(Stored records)
◆ ◆ ◆ ◆ ◆ ◆ ◆
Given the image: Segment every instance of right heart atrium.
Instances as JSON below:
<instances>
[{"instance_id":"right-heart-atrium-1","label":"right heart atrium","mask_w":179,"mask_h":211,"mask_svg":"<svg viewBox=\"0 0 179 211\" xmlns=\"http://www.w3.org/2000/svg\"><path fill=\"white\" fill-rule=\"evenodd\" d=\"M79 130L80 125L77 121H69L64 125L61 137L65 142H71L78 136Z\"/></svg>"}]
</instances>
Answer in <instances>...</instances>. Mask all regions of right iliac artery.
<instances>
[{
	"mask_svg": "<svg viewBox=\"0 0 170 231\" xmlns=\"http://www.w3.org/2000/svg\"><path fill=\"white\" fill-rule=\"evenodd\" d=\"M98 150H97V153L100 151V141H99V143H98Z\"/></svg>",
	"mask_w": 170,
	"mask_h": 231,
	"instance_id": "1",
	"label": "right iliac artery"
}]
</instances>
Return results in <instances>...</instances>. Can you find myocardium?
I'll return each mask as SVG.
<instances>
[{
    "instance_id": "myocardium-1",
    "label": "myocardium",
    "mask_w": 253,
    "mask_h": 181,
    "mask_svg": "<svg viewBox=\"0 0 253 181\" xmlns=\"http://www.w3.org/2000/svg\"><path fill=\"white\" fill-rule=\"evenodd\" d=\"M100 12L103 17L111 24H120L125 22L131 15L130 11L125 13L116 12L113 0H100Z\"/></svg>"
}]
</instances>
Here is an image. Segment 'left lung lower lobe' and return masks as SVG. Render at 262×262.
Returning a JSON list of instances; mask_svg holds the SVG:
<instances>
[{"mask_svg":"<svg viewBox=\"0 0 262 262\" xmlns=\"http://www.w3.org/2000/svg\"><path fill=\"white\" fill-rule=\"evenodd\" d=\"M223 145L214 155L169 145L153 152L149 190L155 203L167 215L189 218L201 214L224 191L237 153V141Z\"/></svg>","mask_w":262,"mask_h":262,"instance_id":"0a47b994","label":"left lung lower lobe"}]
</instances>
◆ ◆ ◆ ◆ ◆ ◆ ◆
Identify each line in the records above that contains the word "left", and copy each of those lines out in full.

Here is an image. Segment 'left lung lower lobe' and return masks as SVG. Render at 262×262.
[{"mask_svg":"<svg viewBox=\"0 0 262 262\" xmlns=\"http://www.w3.org/2000/svg\"><path fill=\"white\" fill-rule=\"evenodd\" d=\"M223 145L214 155L169 145L153 152L149 190L155 203L167 215L189 218L201 214L224 191L237 153V141Z\"/></svg>","mask_w":262,"mask_h":262,"instance_id":"0a47b994","label":"left lung lower lobe"}]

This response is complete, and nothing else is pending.